According to ABC News, Bennett, a handyman from Hagerstown, Maryland, was a candidate for this newest attempt only because he otherwise faced certain death being ineligible for a human heart transplant, bedridden, and on life support, and out of other options.
Prior attempts at xenotransplantation have failed mainly because patients' bodies rapidly rejected the animal organ. This time, the Maryland surgeons used a heart from a gene-edited pig: Scientists had modified the animal to remove pig genes that trigger the hyper-fast rejection and add human genes to help the body accept the organ.
Bennett survived significantly longer with the gene-edited pig heart than one of the last milestones in xenotransplantation — when Baby Fae, a dying California infant, lived 21 days with a baboon's heart in 1984. Last month, the hospital released a video of him watching the Super Bowl from his hospital bed while working with his physical therapist.

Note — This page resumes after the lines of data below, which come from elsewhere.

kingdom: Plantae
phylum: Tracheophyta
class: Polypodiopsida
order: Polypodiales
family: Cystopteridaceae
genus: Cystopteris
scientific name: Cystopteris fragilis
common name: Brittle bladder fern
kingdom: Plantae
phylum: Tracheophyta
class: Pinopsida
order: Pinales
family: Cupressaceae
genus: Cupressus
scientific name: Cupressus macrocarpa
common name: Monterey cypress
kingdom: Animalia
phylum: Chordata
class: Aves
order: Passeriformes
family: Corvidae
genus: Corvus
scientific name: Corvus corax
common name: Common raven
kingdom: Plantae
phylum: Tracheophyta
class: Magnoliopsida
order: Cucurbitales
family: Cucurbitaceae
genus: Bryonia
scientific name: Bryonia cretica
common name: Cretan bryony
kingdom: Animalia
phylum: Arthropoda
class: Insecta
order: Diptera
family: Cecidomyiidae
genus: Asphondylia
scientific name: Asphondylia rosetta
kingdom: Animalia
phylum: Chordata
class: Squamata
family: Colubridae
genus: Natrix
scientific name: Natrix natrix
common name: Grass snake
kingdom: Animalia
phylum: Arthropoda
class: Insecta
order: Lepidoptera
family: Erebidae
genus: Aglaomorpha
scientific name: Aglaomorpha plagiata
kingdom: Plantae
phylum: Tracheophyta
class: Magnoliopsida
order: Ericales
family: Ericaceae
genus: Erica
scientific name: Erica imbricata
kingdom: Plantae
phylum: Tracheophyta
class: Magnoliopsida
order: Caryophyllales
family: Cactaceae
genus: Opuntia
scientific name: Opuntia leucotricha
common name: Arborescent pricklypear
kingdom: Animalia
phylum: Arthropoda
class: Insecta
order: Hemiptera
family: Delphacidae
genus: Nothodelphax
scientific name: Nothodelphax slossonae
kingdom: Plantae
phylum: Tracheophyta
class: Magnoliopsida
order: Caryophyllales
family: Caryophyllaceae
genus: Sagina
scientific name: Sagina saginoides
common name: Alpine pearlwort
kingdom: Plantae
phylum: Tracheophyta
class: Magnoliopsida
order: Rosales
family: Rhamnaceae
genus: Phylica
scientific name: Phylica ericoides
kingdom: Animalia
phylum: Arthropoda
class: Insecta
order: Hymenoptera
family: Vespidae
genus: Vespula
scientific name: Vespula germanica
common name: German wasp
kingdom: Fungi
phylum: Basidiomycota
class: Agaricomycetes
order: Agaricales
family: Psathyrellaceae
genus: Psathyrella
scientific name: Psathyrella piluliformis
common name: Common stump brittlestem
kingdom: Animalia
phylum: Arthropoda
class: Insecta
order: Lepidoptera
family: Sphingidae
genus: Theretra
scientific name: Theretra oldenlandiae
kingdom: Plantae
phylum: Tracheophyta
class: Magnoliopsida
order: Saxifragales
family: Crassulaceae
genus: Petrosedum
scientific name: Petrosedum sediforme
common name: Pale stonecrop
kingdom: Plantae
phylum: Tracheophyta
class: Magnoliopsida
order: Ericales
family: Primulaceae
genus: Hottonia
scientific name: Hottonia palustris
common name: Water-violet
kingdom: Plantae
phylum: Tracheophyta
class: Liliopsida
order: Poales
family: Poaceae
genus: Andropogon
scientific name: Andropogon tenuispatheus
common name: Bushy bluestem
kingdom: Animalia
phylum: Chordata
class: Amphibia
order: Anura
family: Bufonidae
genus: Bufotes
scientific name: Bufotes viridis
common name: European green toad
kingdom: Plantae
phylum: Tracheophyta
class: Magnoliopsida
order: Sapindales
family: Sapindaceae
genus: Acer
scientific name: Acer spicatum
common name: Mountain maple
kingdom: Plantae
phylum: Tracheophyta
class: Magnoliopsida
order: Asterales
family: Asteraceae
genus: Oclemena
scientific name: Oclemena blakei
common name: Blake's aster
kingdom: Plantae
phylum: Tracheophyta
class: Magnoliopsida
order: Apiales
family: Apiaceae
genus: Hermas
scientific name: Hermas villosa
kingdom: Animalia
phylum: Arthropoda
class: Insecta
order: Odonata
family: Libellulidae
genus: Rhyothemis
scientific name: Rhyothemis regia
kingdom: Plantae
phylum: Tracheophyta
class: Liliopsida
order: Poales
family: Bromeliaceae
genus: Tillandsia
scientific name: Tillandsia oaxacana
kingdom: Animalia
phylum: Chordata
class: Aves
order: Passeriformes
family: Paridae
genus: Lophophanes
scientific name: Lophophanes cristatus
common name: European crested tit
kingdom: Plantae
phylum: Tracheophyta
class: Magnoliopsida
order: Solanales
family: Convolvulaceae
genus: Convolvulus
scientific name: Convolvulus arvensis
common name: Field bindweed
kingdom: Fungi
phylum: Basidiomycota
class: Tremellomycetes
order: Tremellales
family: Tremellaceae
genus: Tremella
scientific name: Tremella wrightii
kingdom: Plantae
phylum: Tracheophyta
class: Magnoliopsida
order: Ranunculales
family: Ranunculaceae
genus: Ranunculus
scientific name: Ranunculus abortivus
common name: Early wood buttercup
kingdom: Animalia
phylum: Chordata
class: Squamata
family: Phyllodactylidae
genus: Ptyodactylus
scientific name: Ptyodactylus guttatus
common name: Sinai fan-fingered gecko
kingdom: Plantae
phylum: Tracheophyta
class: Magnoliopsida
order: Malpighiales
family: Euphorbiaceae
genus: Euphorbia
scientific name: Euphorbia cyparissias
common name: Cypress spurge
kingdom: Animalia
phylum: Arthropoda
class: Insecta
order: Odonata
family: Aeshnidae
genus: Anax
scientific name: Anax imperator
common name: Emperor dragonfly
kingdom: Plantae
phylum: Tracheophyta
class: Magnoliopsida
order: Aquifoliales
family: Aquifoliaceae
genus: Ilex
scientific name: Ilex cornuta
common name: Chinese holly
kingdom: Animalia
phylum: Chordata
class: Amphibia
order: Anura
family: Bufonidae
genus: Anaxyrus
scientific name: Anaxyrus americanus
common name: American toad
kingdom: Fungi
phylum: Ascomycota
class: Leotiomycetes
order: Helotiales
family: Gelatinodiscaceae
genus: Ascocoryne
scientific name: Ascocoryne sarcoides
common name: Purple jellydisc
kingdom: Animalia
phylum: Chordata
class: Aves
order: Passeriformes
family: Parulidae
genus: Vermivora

“We are devastated by the loss of Mr. Bennett. He proved to be a brave and noble patient who fought all the way to the end,” Dr. Bartley Griffith, who performed the surgery at the Baltimore hospital, said in a statement.
Other transplant experts praised the Maryland team's landmark research and said Bennett's death shouldn't slow the push to figure out how to use animal organs to save human lives.
“This was a first step into uncharted territory,” said Dr. Robert Montgomery of NYU Langone Health, a transplant surgeon who received his own heart transplant. “A tremendous amount of information” will contribute to the next steps as teams at several transplant centers plan the first clinical trials.
“It was an incredible feat that he was kept alive for two months and was able to enjoy his family,” Montgomery added.